**Aufgabendetails**
Entnehmen Sie dem Dokumentausschnitt wörtlich die Passage zwischen „Auch wenn der“ und „BFG 12.02.2014, RV/2100851/2013).“, beide Stellen eingeschlossen.

**Dokumentausschnitt**

Um einen gewöhnlichen Aufenthalt aufrechtzuerhalten, ist keine ununterbrochene Anwesenheit erforderlich. Abwesenheiten, die nach den Umständen des Falles nur als vorübergehend gewollt anzusehen sind, unterbrechen nicht den Zustand des Verweilens und daher auch nicht den gewöhnlichen Aufenthalt (vgl. VwGH 15.11.2005, 2002/14/0103).
Das bloße Verbringen der Ferien in Österreich bzw. fallweise kurze Besuche in Österreich während des Schuljahres sind jeweils als vorübergehende Abwesenheit zu beurteilen, wodurch ein ständiger Aufenthalt des Kindes im Ausland nicht unterbrochen wird (vgl. VwGH 27.4.2005, 2002/14/0050; VwGH 20.6.2000, 98/15/0016; VwGH 8.6.1982, 82/14/0047; VwGH 28.11.2002, 2002/13/0079; VwGH 2.6.2004, 2001/13/0160).
Auch wenn der Auslandsaufenthalt zu Ausbildungszwecken erfolgte, ändert dies nichts daran, dass sich das Kind während der Auslandsausbildung ständig iSd § 5 Abs. 3 FLAG 1967 im Ausland, also einem Drittland, aufhält (vgl. BFG 22.01.2019, RV/1100552/2018; BFG 02.08.2017, RV/7101620/2016; BFG 2.1.2017, RV/7103136/2015; BFG 3.11.2016, RV/7100224/2016; BFG 14.10.2016, RV/7101355/2016; BFG 4.1.2016, RV/7101957/2015; BFG 11.12.2015, RV/7105408/2015; BFG 12.02.2014, RV/2100851/2013).
Da im gegenständlichen Fall das Auslandsstudium, in Edinburgh, Schottland (Vereinigtes Königreich, bestehend aus vier Landesteilen: England, Wales, Schottland und Nordirland), laut der o.a. Bestätigung ein (1) Jahr ("1 September 2023 - Expected End Date 31 August 2024") dauerte, hatte die Tochter der Bf. im Sinne des oben angeführten Erkenntnisses des Verwaltungsgerichtshofes vom 26.01.2012 und der nachfolgenden Judikatur des Bundesfinanzgerichtes bzw. Literatur ihren gewöhnlichen Aufenthalt im beschwerdegegenständlichen Zeitraum, ab September 2023 während des Studiums an der University of Edinburgh, in Schottland. Wurden die Ferienzeiten zwischen den Trimestern im Inland verbracht, waren das vorübergehende Abwesenheiten, die den ständigen Ein- Jahres- Aufenthalt des Kindes im Ausland nicht unterbrachen.

**Extrahierte Einträge**
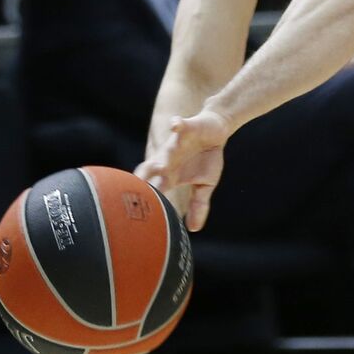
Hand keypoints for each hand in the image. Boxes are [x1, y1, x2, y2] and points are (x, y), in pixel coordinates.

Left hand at [136, 108, 231, 231]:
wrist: (214, 129)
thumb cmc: (206, 157)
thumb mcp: (205, 184)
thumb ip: (198, 205)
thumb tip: (194, 229)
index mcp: (169, 176)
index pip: (153, 190)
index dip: (147, 201)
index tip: (139, 216)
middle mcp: (167, 160)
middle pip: (151, 171)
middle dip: (145, 180)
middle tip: (140, 193)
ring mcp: (175, 145)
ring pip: (166, 152)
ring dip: (164, 158)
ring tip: (163, 166)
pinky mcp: (185, 128)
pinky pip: (179, 125)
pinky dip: (177, 124)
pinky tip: (176, 125)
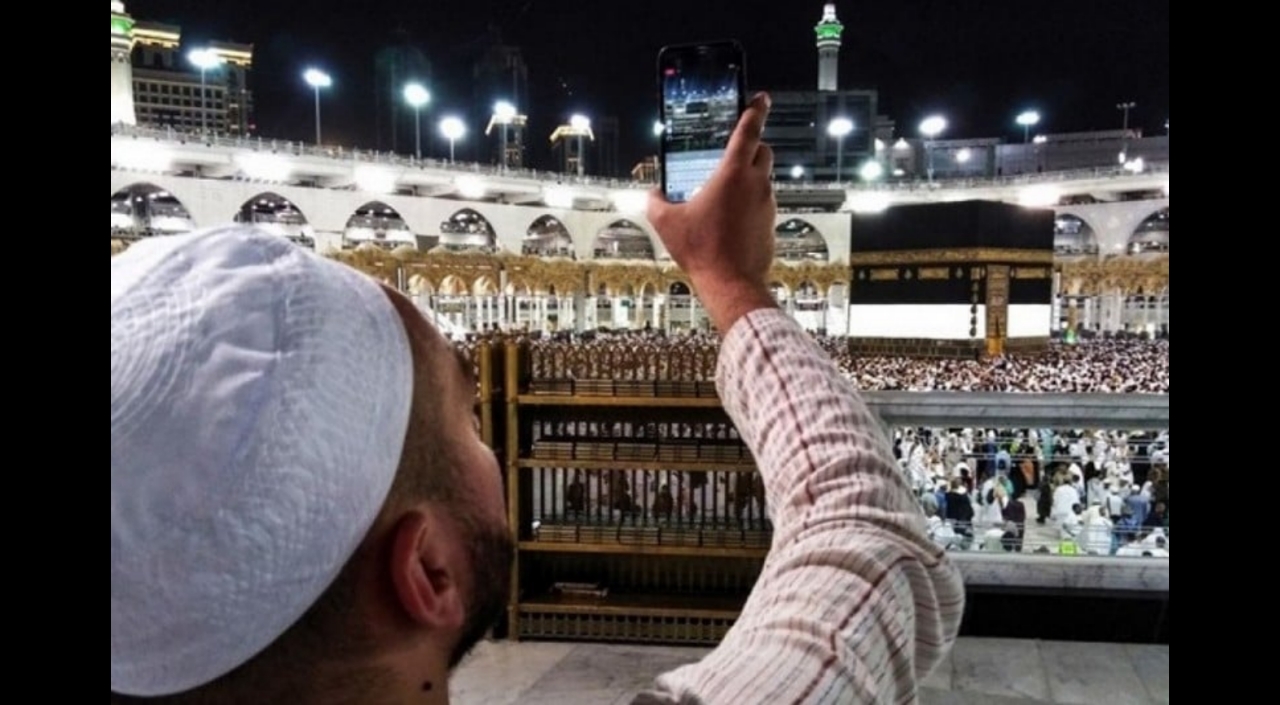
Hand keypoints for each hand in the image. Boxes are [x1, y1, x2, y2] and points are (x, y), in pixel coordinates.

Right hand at [648, 92, 777, 332]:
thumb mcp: (667, 223)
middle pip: (763, 151)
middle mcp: (756, 184)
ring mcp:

**Antwortfeld**
Auch wenn der Auslandsaufenthalt zu Ausbildungszwecken erfolgte, ändert dies nichts daran, dass sich das Kind während der Auslandsausbildung ständig iSd § 5 Abs. 3 FLAG 1967 im Ausland, also einem Drittland, aufhält (vgl. BFG 22.01.2019, RV/1100552/2018; BFG 02.08.2017, RV/7101620/2016; BFG 2.1.2017, RV/7103136/2015; BFG 3.11.2016, RV/7100224/2016; BFG 14.10.2016, RV/7101355/2016; BFG 4.1.2016, RV/7101957/2015; BFG 11.12.2015, RV/7105408/2015; BFG 12.02.2014, RV/2100851/2013).